## Parts of the exercise
A) Repeat word for word the stretch of the talk description on AI in finance from "Joe Rothermich (Refinitiv)" through "Average rating: ****.".
B) Carry on writing the talk description on AI in finance, picking up right after its last sentence.

## Study text

Joe Rothermich (Refinitiv)
1:45pm-2:25pm Thursday, September 6, 2018
AI Business Summit, AI in the Enterprise
Location: Continental 5
Secondary topics:  Text, Language, and Speech
Average rating: ****.
(4.00, 1 rating)

Who is this presentation for?

  • Finance quants, data scientists interested in finance, and heads of research

Prerequisite knowledge

  • Familiarity with AI and big data concepts

What you'll learn

  • Explore recent trends in AI in the finance industry, research undertaken by the quant research group of a financial data company, and how artificial intelligence techniques are empowering that research

Description

In March 2018, a financial investment AI startup announced that it was being acquired for $550 million—the largest AI acquisition to date. While the size of the deal was surprising in itself, many were even more surprised that it happened in the financial investment domain, which has often lagged other industries in applying nontraditional techniques. In the last couple of years, the finance industry has come a long way toward embracing new techniques associated with artificial intelligence, a fact due to both technology advances and a growing understanding of and comfort with these techniques by the financial community.

The Thomson Reuters Lab in San Francisco—a team of data scientists and researchers creating quantitative models for investors—is exploring novel uses of alternative data, new machine learning algorithms to generate alpha and measure risk, and how to improve the signal-to-noise ratio for investors. Some of these research projects and the creation of new derived data wouldn’t have been possible a few years ago: extracting meaning from unstructured text, identifying objects in images, and understanding the relationships between events and companies in a complex network all require a combination of recent advances in cloud computation, algorithms, and data access. Joe Rothermich explores some of the lab’s projects, including credit risk analysis, the creation and use of alternative data, and news event detection, and explains how advances in AI made these projects possible. Joe also shares what the lab is learning along the way and the challenges of applying these technologies to investment models.

## Raw data
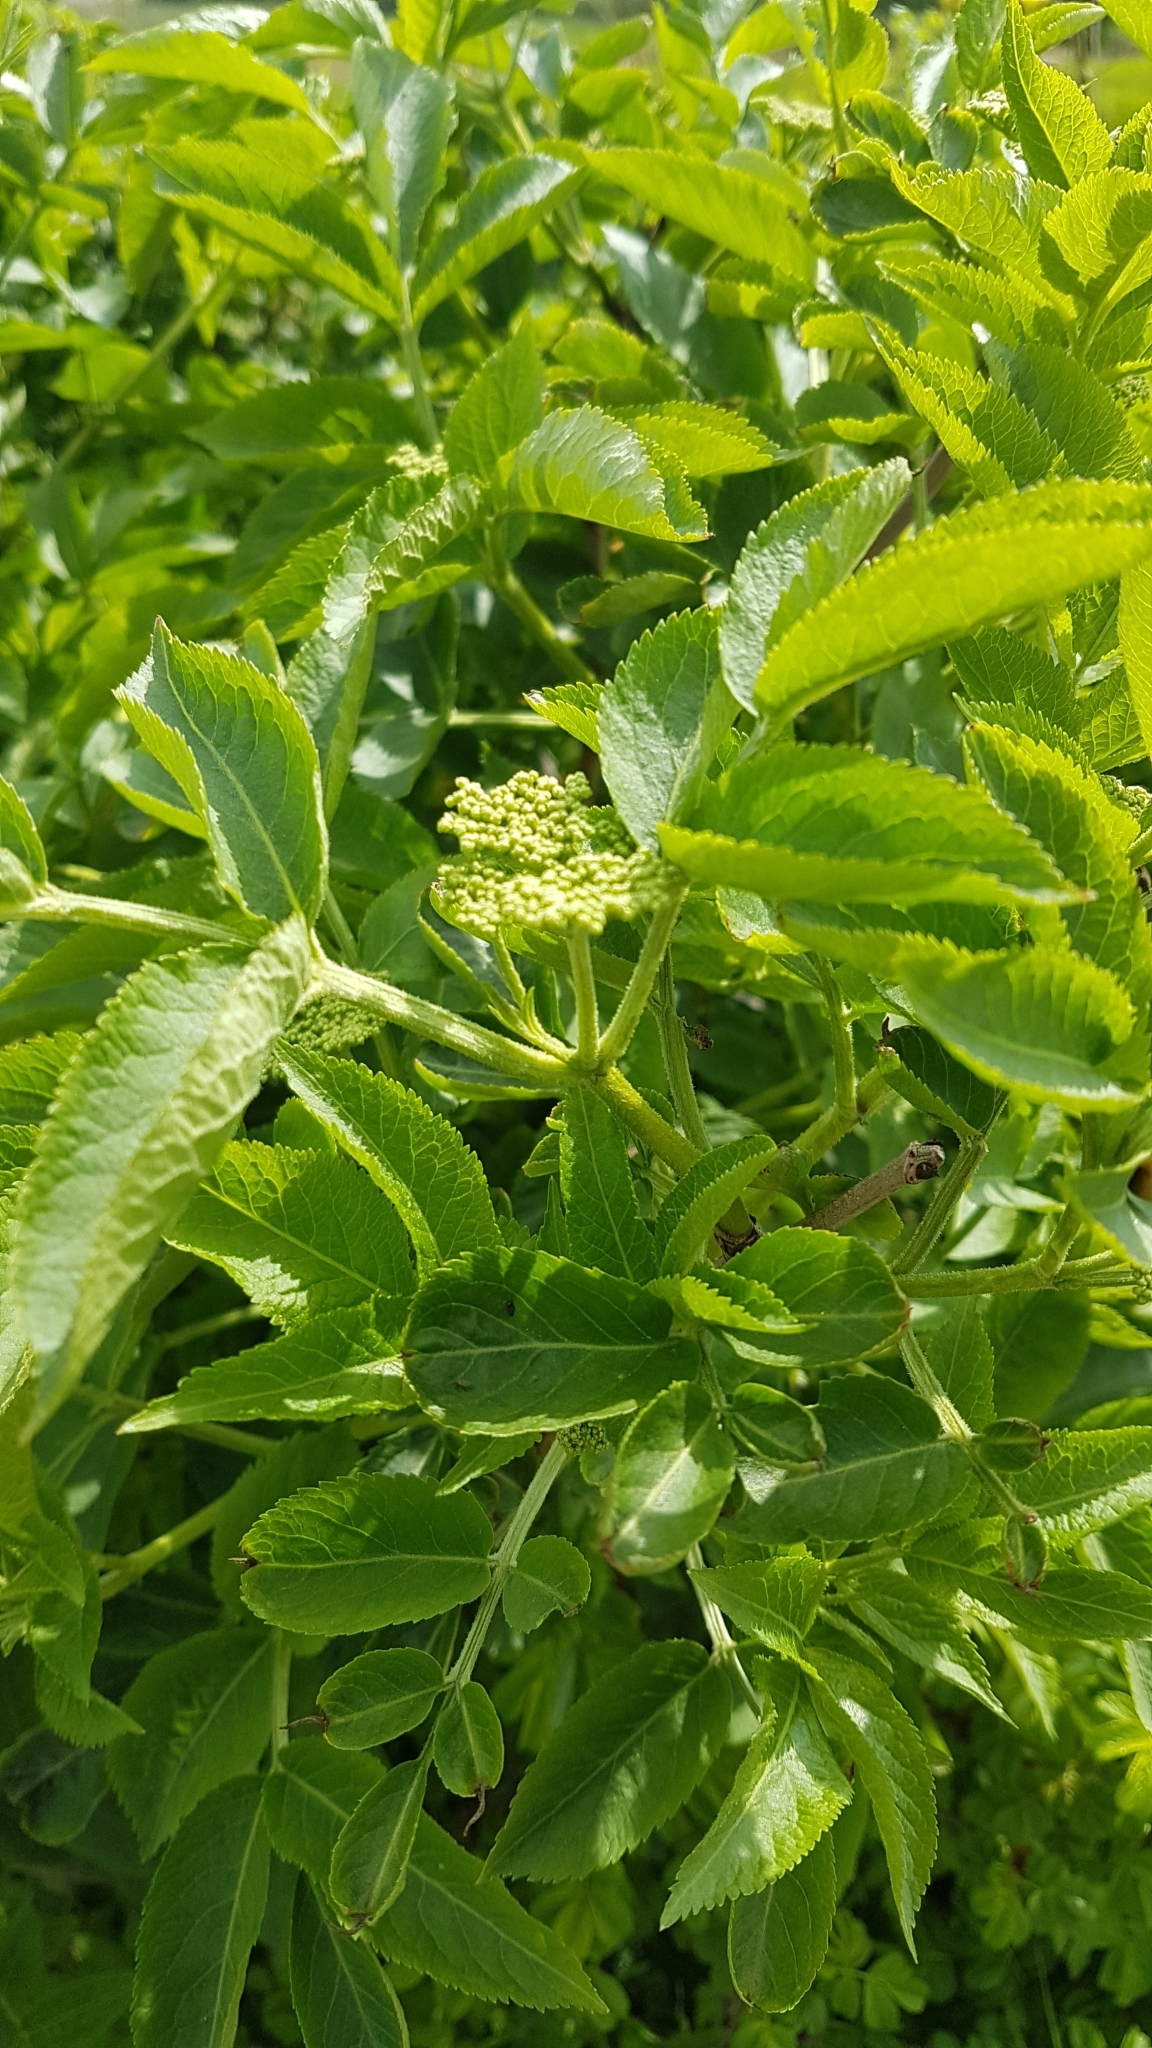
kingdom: Plantae
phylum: Tracheophyta
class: Magnoliopsida
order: Dipsacales
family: Viburnaceae
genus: Sambucus
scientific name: Sambucus nigra
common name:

## Exercise responses
A)
Joe Rothermich (Refinitiv)
1:45pm-2:25pm Thursday, September 6, 2018
AI Business Summit, AI in the Enterprise
Location: Continental 5
Secondary topics:  Text, Language, and Speech
Average rating: ****.

B)
Photo of Joe Rothermich

Joe Rothermich

Refinitiv

Joe Rothermich is a senior director of quant research and data science for Refinitiv Labs, where he heads a research team in San Francisco developing new quantitative models and analytics for systematic and fundamental investors, using traditional quantitative finance techniques and factor-based modeling. The lab also performs research in machine learning, data science, and text mining/NLP and is investigating new data sources for investment research, including big data and alternative data. Previously, Joe was a quantitative portfolio manager, a fintech startup founder, and a consultant. He is a Chartered Financial Analyst (CFA) and a member of the CFA Institute.